Julien Green, escritor francés de origen
norteamericano nacido en París en 1900 y convertido al
catolicismo. Fue miembro de la Academia de la Lengua
Francesa. Entre sus obras se encuentra "Frère François",
traducida al castellano por Jaume Gascòn y Rodà y
publicada por Ed. Destino, Barcelona 1984. Después de
narrar la vida del santo, en el epílogo (pp. 305-307),
recuerda su relación con Francisco de Asís.
Julien
Green, Hermano Francisco. Ed. Destino, Barcelona 1984.
Una vez escritas las últimas líneas de este libro,
estoy decepcionado porque no siento el alivio que
esperaba. Durante dieciocho meses he estado trabajando
en estas páginas que exigieron muchas investigaciones y
a veces grandes esfuerzos por tratar de descubrir la
verdad entre el fárrago de variantes que le han hecho
sufrir los cronistas. Y he aquí que al término de la
tarea, encuentro en la libertad que me ha sido devuelta
un poco de amargura de falsa satisfacción. Me doy cuenta
de que durantes días y más días he vivido en compañía
del hombre que más he admirado siempre. Era consciente
de que en cierto modo lo tenía a mi lado, fraternal y
sonriente.
Desde mi infancia, en los lejanos días de la rue de
Passy donde habitábamos, oia a veces pronunciar su
nombre con la ternura que siempre le acompaña.

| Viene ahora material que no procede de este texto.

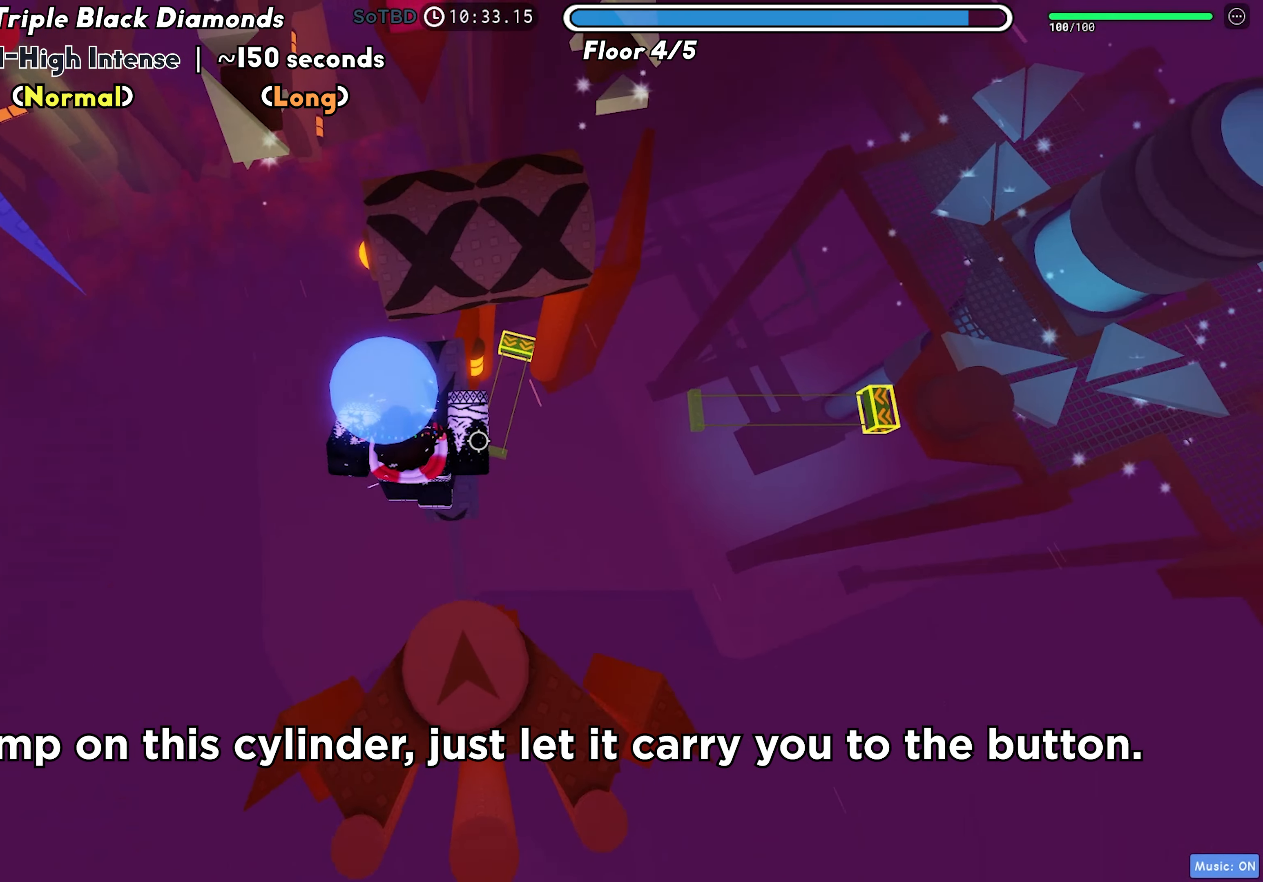
{"keys": [], "events": [[217, "space", "down"], [250, "w", "up"], [333, "space", "up"]]}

Especialmente mi madre, a pesar de ser protestante, le
tenía tanto afecto que llegué a creer que lo había
conocido. Francisco era y continúa siéndolo, el hombre
que pasa por encima de nuestras ridículas barreras
teológicas. Pertenece a todo el mundo, como el amor que
se nos ofrece sin cesar. No se le podría ver sin amarle,
decían de él en vida, y este amor jamás ha variado.

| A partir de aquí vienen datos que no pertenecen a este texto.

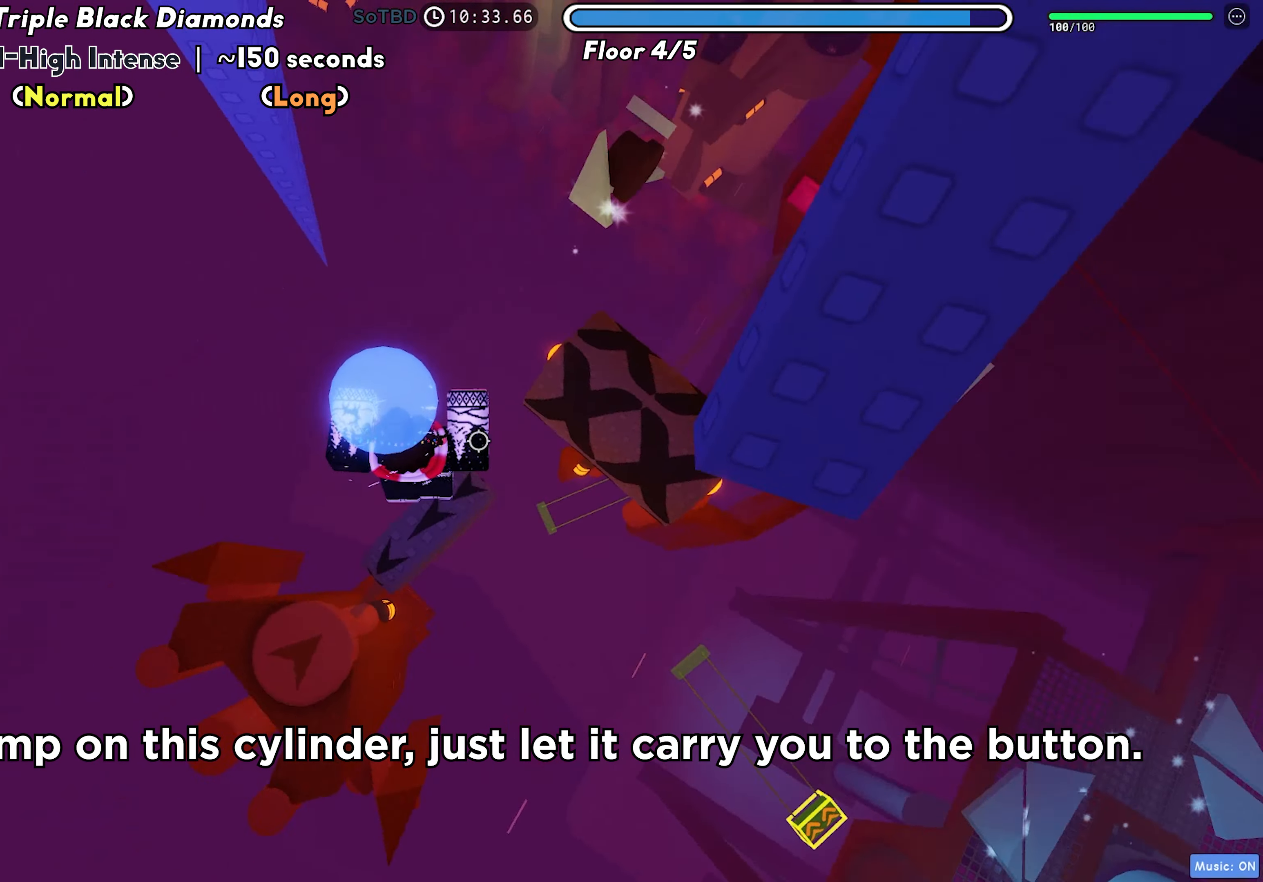
{"keys": ["d", "shift", "space"], "events": [[183, "d", "down"], [433, "space", "down"], [500, "shift", "down"]]}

Ya he contado en otra parte cómo, a la muerte de mi
madre, que destruyó nuestro reducido universo familiar,
busqué la religión que ella parecía haberse llevado
consigo. Mis lazos con la iglesia anglicana se deshacían
solos. Me cayó entonces en las manos un libro que
exponía la fe católica y lo devoré ávidamente en pocos
días. La conversión no se demoró más de un año y fui
admitido en la Iglesia en 1916.
Mientras tanto, entre los muchos libros que no
cesaba de leer, había descubierto el de madame Arvéde
Barine sobre san Francisco de Asís y la Leyenda de los
Tres Compañeros. Me enamoré locamente de aquel mundo
maravilloso. Me ilusionaba convertirme en otro Francisco
de Asís y cuando el director que cuidaba de mi
instrucción religiosa me preguntó que nombre había
escogido para el bautismo le dije de un tirón: "san
Francisco de Asís". Esto no le hizo ninguna gracia y me
contestó tranquilamente: "Habría preferido san Francisco
de Sales, pero vuestro deseo será respetado". Yo no
sabía quién era san Francisco de Sales, y el padre
jesuita, santo varón seguramente, no creyó oportuno
hablarme de Francisco de Asís, pero yo, que
habitualmente hablaba poco, me volvía locuaz cuando me
permitía elogiarlo. Me sentía inclinado a completar un
poco la instrucción del reverendo padre sobre aquel gran
personaje que él por lo visto no conocía muy bien. Me
escuchó atentamente y no reparé en la ironía con que iba
envuelta su cortesía. ¡Cuántos pensamientos locos
revoloteaban dentro de mi cabeza de ignorante! ¡Qué
ilusión llegar a ser como Francisco de Asís! Yo era
incluso más categórico en mis ímpetus religiosos.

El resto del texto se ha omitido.